Living with the family.

Living with the family.

 

 

I am having a problem, that in my wildest dreams I would never have thought possible.

We have a cleaning lady—my mum was a cleaning lady—now this may be the ‘norm’ for a family like ours, living in the leafy roads of Wood Green—I kid you not— with both parents working, this was something Ann and I never had or thought we needed.

It’s OK for them, I am left to deal with ‘Lesley’. I think that is her name as I never quite catch it when she speaks—I think she comes from Lithuania or some such place and speaks no English.

‘Lesley’ arrives on Wednesday mornings, which means I have to wake up early to clean the house before she is at the door.

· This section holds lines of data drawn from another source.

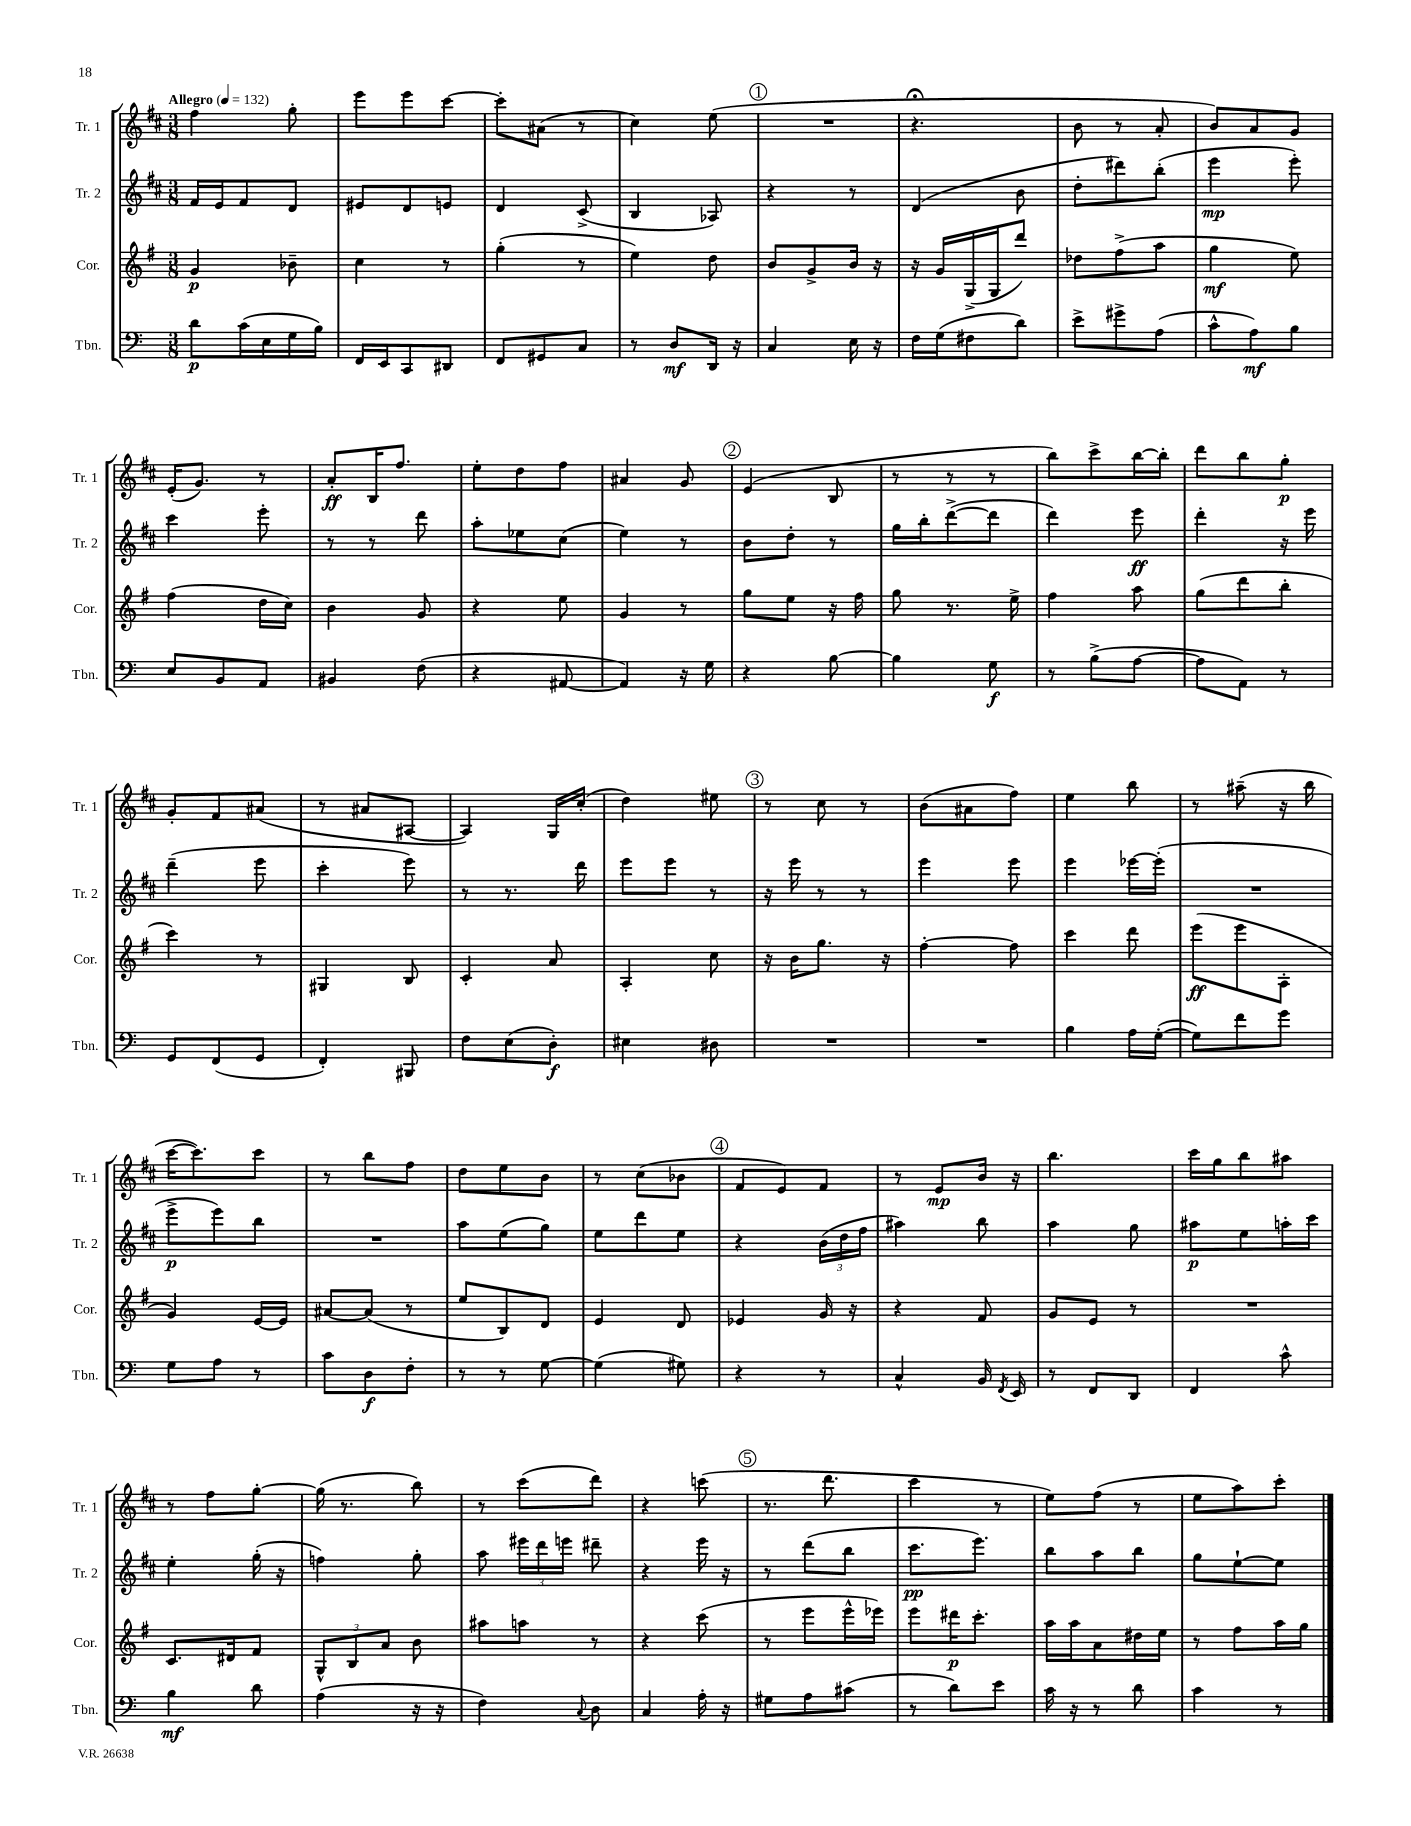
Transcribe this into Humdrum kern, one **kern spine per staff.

**kern	**kern	**kern	**kern
*staff4	*staff3	*staff2	*staff1
*clefF4	*clefG2	*clefG2	*clefG2
*k[]	*k[f#]	*k[f#c#]	*k[f#c#]
*M3/8	*M3/8	*M3/8	*M3/8
*MM132	*MM132	*MM132	*MM132
8d	4g	16f#	4ff#
.	.	16e	.
(16c	.	8f#	.
16E	.	.	.
16G	8b-~	8d	8gg'
16B)	.	.	.
=	=	=	=
16FF	4cc	8e#	8eee
16EE	.	.	.
8CC	.	8d	8eee
8DD#	8r	8e	[8ccc#
=	=	=	=
8FF	(4gg'	4d	8ccc#']
8GG#	.	.	(8a#
8C	8r	(8c#^	8r
=	=	=	=
8r	4ee)	4B	4cc#)
8D	.	.	.
16DD	8dd	8A-)	(8ee
16r	.	.	.
=	=	=	=
4C	8b	4r	4.r
.	8g^	.	.
16E	16b	8r	.
16r	16r	.	.
=	=	=	=
16F	16r	(4d	4.r;
(16G	16g	.	.
8F#	(16G^	.	.
.	16G	.	.
8d)	8ddd)	8b	.
=	=	=	=
8e^	8dd-	8dd'	8b
8g#^	(8ff#^	8ddd#)	8r
(8A	8aa	(8bb'	8a'
=	=	=	=
8c^^	4gg	4eee	8b)
8A)	.	.	8a
8B	8ee)	8eee')	8g
=	=	=	=
8E	(4ff#	4ccc#	(16e'
.	.	.	8.g)
8BB	.	.	.
8AA	16dd	8eee'	8r
.	16cc)	.	.
=	=	=	=
4BB#	4b	8r	8a'
.	.	8r	16B
.	.	.	8.ff#
(8F	8g	8ddd	.
=	=	=	=
4r	4r	8aa'	8ee'
.	.	8ee-	8dd
[8AA#	8ee	(8cc#	8ff#
=	=	=	=
4AA#])	4g	4ee)	4a#
16r	8r	8r	8g
16G	.	.	.
=	=	=	=
4r	8gg	8b	(4e
.	8ee	8dd'	.
[8B	16r	8r	8B
.	16ff#	.	.
=	=	=	=
4B]	8gg	16gg	8r
.	.	16bb'	.
.	8.r	([8ddd^	8r
8G	.	8ddd]	8r
.	16ee^	.	.
=	=	=	=
8r	4ff#	4ddd)	8bb)
(8B^	.	.	8ccc#^
[8A	8aa	8eee	[16bb
.	.	.	16bb']
=	=	=	=
8A]	(8gg	4ddd'	8ddd
8AA)	8ddd	.	8bb
8r	8bb'	16r	8gg'
.	.	16eee	.
=	=	=	=
8GG	4ccc)	(4ddd~	8g'
(8FF	.	.	8f#
8GG	8r	8eee	(8a#
=	=	=	=
4FF')	4G#	4ccc#'	8r
.	.	.	8a#
8BBB#	8B	8eee)	[8A#
=	=	=	=
8F	4c'	8r	4A#])
(8E	.	8.r	.
8D')	8a	.	16G
.	.	16ddd	(16cc#'
=	=	=	=
4E#	4A'	8eee	4dd)
.	.	8eee	.
8D#	8cc	8r	8ee#
=	=	=	=
4.r	16r	16r	8r
.	16b	16eee	.
.	8.gg	8r	8cc#
.	.	8r	8r
.	16r	.	.
=	=	=	=
4.r	[4ff#'	4eee	(8b
.	.	.	8a#
.	8ff#]	8eee	8ff#)
=	=	=	=
4B	4ccc	4eee	4ee
16A	8ddd	[16eee-	8bb
([16G'	.	(16eee-']	.
=	=	=	=
8G])	(8eee	4.r	8r
8f	8eee	.	(8aa#~
8g	8A'	.	16r
.	.	.	16bb
=	=	=	=
8G	4g)	8eee^	[16ccc#
.	.	.	8.ccc#])
8A	.	8eee)	.
8r	[16e	8bb	8ccc#
.	16e]	.	.
=	=	=	=
8c	[8a#	4.r	8r
8D	(8a#]	.	8bb
8F'	8r	.	8ff#
=	=	=	=
8r	8ee	8aa	8dd
8r	8B)	(8ee	8ee
[8G	8d	8gg)	8b
=	=	=	=
(4G]	4e	8ee	8r
.	.	8ddd	(8cc#
8G#)	8d	8ee	8b-
=	=	=	=
4r	4e-	4r	8f#
.	.	.	8e)
8r	16g	(24b	8f#
.	.	24dd	.
.	16r	.	.
.	.	24ff#	.
=	=	=	=
4C^^	4r	4aa#)	8r
.	.	.	8e
16BB	8f#	8bb	16b
8qFF	.	.	.
16EE	.	.	16r
=	=	=	=
8r	8g	4aa	4.bb
8FF	8e	.	.
8DD	8r	8gg	.
=	=	=	=
4FF	4.r	8aa#	16ccc#
.	.	.	16gg
.	.	8ee	8bb
8c^^	.	16aa'	8aa#
.	.	16ccc#	.
=	=	=	=
4B	8.c	4ee'	8r
.	.	.	8ff#
.	16d#	.	.
8d	8f#	(16gg'	[8gg'
.	.	16r	.
=	=	=	=
(4A	12G^^	4ff)	(16gg]
.	.	.	8.r
.	12B	.	.
.	12a	.	.
16r	8b	8gg'	8bb)
16r	.	.	.
=	=	=	=
4F)	8aa#	8aa	8r
.	8aa	24eee#	(8ccc#
.	.	24ddd	.
.	.	24eee	.
8qqC	.	.	.
8D	8r	8ddd#~	8ddd)
=	=	=	=
4C	4r	4r	4r
16A'	(8ccc	16eee	(8ccc
16r	.	16r	.
=	=	=	=
8G#	8r	8r	8.r
8A	8eee	(8ddd	.
.	.	.	8.ddd
(8c#	16eee^^	8bb	.
.	16eee-)	.	.
=	=	=	=
8r	8eee	8.ccc#	4ccc#
8d)	16ddd#	.	.
.	8.ccc'	8.eee)	.
8e	.	.	8r
=	=	=	=
16c	16aa	8bb	8ee)
16r	16aa	.	.
8r	8a	8aa	(8ff#
8d	16dd#	8bb	8r
.	16ee	.	.
=	=	=	=
4c	8r	8gg	8ee
.	8ff#	[8ee`	8aa)
8r	16aa	8ee]	8ccc#'
.	16gg	.	.
==	==	==	==
*-	*-	*-	*-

Now you may find this odd behaviour but it is a matter of self-preservation, I am actually afraid of our little lady from Lithuania or where-ever, it’s not so much ‘Lesley’, you understand, it’s when she is armed with the ‘Henry’— such a friendly name for a vacuum cleaner— but in the hands of our little helper, it’s a weapon to be fearful of, she is a whirlwind, I try to anticipate which room she will enter next, I hear her go from one to another, with the sound of bits of ‘Lego’ flying up the hose, with me trying to keep one step ahead, fearful of meeting her on the stairs, heaven forbid.

 

I have developed a strategy to befriend her, to get her on my side, if you know what I mean, as soon as she arrives, I say “coffee” She says “Ah, yes pliss, coffee”

Then I go to Alex’s, our local shop to buy two chocolate bars and a nice cake.

She says, ”Tankyou very” I think this the only English she knows.

 

Now this is not the problem I am talking about.

‘Lesley’ came last Wednesday, dressed in very tight, flowered trousers, nothing wrong with that of course, she a lovely young lady.

The trouble is the pattern of the trousers, I am not averse to glancing at a lady with tight trousers, but it was where the pattern was situated that caught my eye.

At first glance or in my case several glances, the patterns made it look as if she was wearing her pants over her trousers.

 

The problem I have, is how do I tell ‘Lesley’, who speaks no English, and comes from Lithuania—probably a very strict Catholic country— that she may not realise, that the pattern on her trousers makes it look as if she is wearing her knickers on the wrong side of her trousers.

 

But, then again, what do I know about anything, this might be the ‘norm’ in London.